(WHAT TO WORK ON):
Locate every line in the items that contains the word "cien", treating case as significant, and copy each one.

Saved entries:
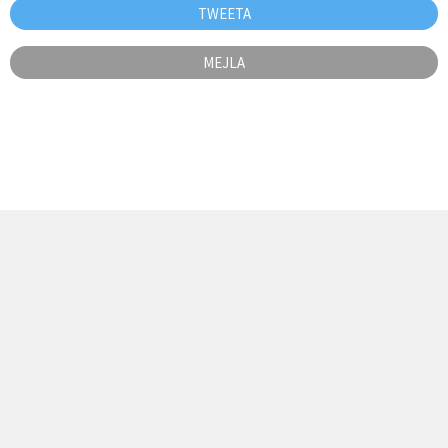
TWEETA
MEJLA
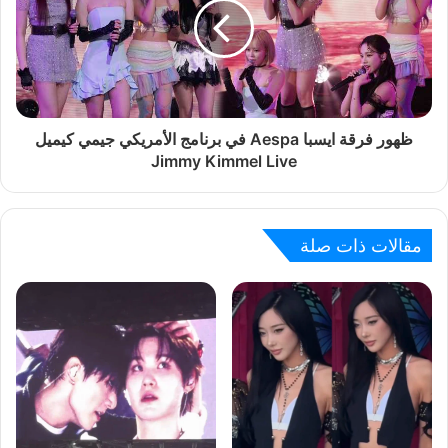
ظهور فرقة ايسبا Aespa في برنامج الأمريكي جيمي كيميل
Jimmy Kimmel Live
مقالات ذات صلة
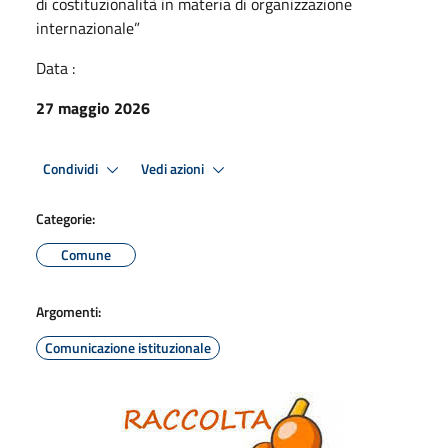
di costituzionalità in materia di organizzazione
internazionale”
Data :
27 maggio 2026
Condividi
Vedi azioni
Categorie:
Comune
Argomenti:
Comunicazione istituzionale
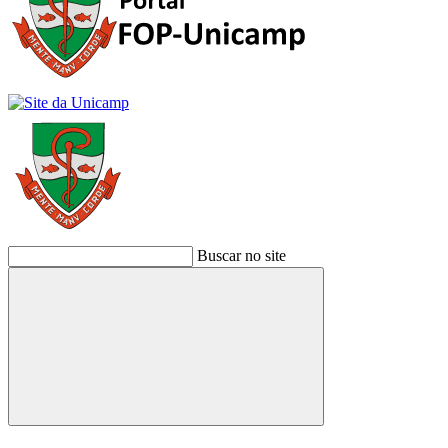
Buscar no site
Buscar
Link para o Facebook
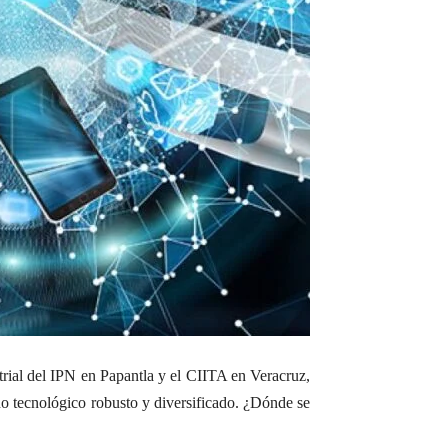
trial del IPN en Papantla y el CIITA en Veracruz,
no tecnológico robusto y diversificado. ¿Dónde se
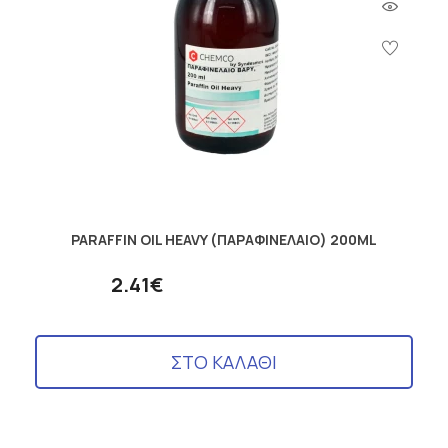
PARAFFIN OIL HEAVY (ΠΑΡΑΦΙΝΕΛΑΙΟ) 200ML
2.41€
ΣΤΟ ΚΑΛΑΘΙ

---

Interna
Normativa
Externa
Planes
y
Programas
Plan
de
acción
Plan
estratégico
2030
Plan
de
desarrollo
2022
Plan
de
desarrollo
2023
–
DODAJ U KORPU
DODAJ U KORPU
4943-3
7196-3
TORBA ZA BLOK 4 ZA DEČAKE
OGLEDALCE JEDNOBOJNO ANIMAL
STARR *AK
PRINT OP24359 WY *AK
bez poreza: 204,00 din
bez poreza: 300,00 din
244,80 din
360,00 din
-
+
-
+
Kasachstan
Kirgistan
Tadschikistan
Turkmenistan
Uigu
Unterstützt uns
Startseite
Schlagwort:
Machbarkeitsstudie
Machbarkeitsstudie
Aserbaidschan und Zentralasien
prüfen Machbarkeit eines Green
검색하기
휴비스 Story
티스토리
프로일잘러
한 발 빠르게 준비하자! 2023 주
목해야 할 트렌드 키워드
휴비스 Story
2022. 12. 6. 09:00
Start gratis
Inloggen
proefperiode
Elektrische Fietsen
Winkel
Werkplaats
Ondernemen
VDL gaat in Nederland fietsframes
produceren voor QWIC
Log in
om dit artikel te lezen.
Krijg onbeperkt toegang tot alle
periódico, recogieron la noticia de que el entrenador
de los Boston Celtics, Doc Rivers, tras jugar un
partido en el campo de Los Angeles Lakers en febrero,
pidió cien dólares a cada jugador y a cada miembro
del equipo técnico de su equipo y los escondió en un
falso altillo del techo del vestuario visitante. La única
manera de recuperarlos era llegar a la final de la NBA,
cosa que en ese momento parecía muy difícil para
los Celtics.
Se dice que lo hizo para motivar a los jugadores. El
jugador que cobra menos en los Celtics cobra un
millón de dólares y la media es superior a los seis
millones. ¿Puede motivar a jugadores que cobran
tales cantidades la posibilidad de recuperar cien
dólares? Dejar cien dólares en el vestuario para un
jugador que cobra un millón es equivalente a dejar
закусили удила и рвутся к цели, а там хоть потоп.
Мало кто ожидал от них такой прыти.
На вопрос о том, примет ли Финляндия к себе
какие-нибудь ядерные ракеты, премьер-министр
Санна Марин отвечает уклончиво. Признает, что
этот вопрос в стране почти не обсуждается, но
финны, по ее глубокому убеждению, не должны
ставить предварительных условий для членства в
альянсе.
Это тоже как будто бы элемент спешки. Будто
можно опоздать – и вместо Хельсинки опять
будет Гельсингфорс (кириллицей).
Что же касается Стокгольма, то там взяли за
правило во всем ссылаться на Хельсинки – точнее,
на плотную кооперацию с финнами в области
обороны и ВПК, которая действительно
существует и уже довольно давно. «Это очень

* * *

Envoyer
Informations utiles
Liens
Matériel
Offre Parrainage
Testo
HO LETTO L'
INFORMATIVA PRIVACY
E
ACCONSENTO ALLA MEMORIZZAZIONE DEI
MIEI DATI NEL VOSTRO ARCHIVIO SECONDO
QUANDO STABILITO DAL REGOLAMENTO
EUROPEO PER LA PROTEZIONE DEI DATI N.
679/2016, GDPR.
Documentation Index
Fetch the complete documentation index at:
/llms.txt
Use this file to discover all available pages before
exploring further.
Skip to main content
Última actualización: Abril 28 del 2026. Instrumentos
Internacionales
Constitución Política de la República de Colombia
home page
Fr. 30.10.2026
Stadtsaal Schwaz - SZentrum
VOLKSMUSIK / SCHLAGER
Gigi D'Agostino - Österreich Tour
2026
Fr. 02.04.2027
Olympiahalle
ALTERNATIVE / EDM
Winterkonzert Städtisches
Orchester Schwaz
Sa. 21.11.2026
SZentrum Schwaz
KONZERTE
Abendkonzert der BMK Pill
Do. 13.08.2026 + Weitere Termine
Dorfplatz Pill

(ANSWER SECTION):
pidió cien dólares a cada jugador y a cada miembro
tales cantidades la posibilidad de recuperar cien
dólares? Dejar cien dólares en el vestuario para un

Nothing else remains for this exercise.